Authored By Rajesh AR, CEO, SAHI by LabourNet
India’s workforce is at a crossroads. With over ~644 million employed individuals and 92% of them in the unorganized sector, the challenge of building a resilient, future-ready labour ecosystem is more urgent than ever. As someone who has spent over a decade building scalable ecosystems for skilling, employment, and entrepreneurship, I see this as a complex balancing act, navigating the intersecting demands of cost efficiency, workforce capability, and long-term continuity in blue and grey collar employment.
Cost: The pressure to stay lean
Cost is the first and foremost aspect of this complex dynamic. It is and has always been India’s competitive edge. Hiring talent here is 60–70% more economical than in developed markets. But this advantage often comes at the expense of long-term investment in worker development. Companies are under pressure to stay lean, and in doing so, they risk creating transactional relationships with their workforce. Building asset-light, compliant models that allow businesses to scale without compromising on worker dignity can be one of the ways to address this. The goal is not just to reduce cost, but to optimize it in a way that sustains both business and livelihoods.
Capability: The skills mismatch
Capability is the second leg of the trilemma. Despite a growing demand for skilled labour in sectors like healthcare, AI, and logistics, India faces a widening skills mismatch. Youth unemployment remains high, and many workers lack the capabilities needed for today’s evolving roles. Emerging interventions such as AI-proctored assessments and digital skills passports are increasingly being piloted across workforce development programs, enabling workers to establish formal identities and demonstrate verified skill proficiency. These are critical steps toward accessing formal employment and career mobility. But capability building must go beyond training, it must be linked to wage growth, career mobility, and business outcomes. A skilled worker is not just more productive; they are more invested in the organization’s success.

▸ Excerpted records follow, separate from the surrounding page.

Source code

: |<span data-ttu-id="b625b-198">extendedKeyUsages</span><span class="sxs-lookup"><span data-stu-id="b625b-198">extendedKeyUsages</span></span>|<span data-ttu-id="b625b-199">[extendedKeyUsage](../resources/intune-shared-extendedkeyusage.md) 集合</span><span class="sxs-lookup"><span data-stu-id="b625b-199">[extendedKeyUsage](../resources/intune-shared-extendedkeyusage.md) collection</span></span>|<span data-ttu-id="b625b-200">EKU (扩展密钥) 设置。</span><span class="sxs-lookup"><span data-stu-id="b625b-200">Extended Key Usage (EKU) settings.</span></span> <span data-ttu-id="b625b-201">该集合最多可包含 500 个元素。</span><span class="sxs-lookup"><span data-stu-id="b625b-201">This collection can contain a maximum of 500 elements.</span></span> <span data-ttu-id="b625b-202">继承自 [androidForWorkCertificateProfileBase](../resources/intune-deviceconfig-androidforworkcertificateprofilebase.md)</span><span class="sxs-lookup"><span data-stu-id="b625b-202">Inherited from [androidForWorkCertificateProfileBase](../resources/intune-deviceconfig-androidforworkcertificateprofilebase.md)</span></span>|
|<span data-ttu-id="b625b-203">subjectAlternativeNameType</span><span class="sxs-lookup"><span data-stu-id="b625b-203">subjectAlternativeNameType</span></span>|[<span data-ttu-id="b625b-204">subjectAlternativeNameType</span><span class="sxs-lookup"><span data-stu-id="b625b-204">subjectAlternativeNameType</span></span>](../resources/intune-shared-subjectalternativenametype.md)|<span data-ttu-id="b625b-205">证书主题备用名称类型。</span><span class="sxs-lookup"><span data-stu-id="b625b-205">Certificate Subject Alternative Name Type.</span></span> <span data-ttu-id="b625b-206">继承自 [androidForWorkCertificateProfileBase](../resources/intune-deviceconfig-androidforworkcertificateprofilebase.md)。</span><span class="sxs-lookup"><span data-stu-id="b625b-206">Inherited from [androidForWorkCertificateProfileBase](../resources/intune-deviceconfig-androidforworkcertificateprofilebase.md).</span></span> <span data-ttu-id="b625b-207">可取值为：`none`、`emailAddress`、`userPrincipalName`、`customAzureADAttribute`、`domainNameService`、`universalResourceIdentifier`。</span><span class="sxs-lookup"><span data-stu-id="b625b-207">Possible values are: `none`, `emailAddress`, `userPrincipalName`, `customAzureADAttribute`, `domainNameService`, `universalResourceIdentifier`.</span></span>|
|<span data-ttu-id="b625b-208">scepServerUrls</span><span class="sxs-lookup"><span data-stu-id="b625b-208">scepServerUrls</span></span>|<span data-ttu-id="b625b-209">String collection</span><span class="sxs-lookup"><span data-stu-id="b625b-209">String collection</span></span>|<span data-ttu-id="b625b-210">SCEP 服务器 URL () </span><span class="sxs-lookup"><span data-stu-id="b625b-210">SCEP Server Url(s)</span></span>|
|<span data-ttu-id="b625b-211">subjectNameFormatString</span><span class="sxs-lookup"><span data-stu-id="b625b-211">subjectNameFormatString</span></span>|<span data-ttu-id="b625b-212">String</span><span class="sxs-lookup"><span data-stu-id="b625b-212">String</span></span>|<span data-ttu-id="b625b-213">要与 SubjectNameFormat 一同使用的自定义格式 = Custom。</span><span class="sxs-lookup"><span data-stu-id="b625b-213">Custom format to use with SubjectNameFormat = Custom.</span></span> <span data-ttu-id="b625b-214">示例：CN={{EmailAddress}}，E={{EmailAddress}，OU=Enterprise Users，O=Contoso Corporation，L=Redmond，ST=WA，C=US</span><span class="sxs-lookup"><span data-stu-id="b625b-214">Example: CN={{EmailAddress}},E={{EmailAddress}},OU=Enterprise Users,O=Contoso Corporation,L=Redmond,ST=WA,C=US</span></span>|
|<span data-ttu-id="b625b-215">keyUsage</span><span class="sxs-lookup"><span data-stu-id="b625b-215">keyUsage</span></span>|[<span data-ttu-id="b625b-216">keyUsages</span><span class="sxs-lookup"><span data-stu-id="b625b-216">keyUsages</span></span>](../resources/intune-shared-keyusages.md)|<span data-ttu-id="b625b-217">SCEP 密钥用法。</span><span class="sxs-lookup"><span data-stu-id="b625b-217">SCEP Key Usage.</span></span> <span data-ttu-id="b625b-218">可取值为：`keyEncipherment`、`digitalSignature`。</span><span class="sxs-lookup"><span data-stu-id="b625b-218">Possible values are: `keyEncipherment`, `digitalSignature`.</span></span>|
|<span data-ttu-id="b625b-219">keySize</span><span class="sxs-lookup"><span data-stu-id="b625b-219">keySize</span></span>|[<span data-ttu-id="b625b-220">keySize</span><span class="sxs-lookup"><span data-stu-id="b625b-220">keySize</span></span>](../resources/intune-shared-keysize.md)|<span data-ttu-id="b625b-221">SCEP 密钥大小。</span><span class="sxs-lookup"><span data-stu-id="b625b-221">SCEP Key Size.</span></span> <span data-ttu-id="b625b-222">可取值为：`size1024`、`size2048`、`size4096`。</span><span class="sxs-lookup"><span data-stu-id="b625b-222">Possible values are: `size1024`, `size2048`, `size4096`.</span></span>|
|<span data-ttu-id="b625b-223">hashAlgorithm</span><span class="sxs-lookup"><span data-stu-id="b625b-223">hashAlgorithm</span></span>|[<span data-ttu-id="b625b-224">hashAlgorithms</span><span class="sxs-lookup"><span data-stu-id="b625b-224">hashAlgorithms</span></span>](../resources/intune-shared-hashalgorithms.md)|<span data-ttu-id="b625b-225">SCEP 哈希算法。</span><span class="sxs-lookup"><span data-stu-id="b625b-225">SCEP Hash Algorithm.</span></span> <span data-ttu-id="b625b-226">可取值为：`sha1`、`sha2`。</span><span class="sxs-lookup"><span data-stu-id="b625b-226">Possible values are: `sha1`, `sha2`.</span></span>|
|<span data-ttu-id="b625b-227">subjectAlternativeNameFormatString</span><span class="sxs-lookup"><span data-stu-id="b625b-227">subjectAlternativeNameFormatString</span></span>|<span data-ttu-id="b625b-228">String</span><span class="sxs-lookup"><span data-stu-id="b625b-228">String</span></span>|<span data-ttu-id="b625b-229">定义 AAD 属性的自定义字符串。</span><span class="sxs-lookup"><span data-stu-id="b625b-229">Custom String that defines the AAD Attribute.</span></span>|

Continuity: The gigification of work
Continuity, the third dimension, is increasingly threatened by the gigification of work. The rise of platform-based employment offers flexibility but undermines long-term engagement. Companies face high attrition, and workers lack security and benefits. Designing workforce solutions that align with career pathways, community enablement, and financial inclusion can be the response to this dimension of employment. Continuity doesn’t mean tenure, instead it means value alignment. When workers see a future with their employer, they stay, grow, and contribute meaningfully.
Solving this trilemma requires an integrated strategy. Employers must shift from transactional staffing to outcome-based workforce enablement. Policymakers need to invest in digital infrastructure, skilling ecosystems, and labour formalization. Workers must embrace lifelong learning, financial literacy, and entrepreneurial thinking. The projected growth of Global Capability Centres (GCCs) to 2.8 million jobs by 2030, especially in Tier II cities, is a signal that India’s employment landscape is evolving rapidly. We must prepare our workforce not just for jobs, but for careers, of today and tomorrow.
India’s workforce challenges are no longer just operational, they are financial, with direct implications on the business’ balance sheet. High attrition rates, inefficient staffing models, and skill mismatches are silently eroding business margins. Replacing a frontline employee can cost up to 40% of their annual salary, while replacing a manager or leader can cost as much as 200%, factoring in recruitment, onboarding, lost productivity, and disruption to team dynamics. These hidden costs accumulate rapidly, especially in sectors with high churn, directly impacting profitability and long-term growth. The idea is not just to solve staffing problems but to aim for a balanced workforce composition. The future of work in India must be inclusive, tech-enabled, purpose-driven and with benefits.
The Workforce Trilemma is real, but it is solvable. With the right mix of technology, policy, and empathy, India can lead the world in workforce innovation. However, only when cost, capability, and continuity are addressed together, India can move from short-term fixes to a resilient labour ecosystem.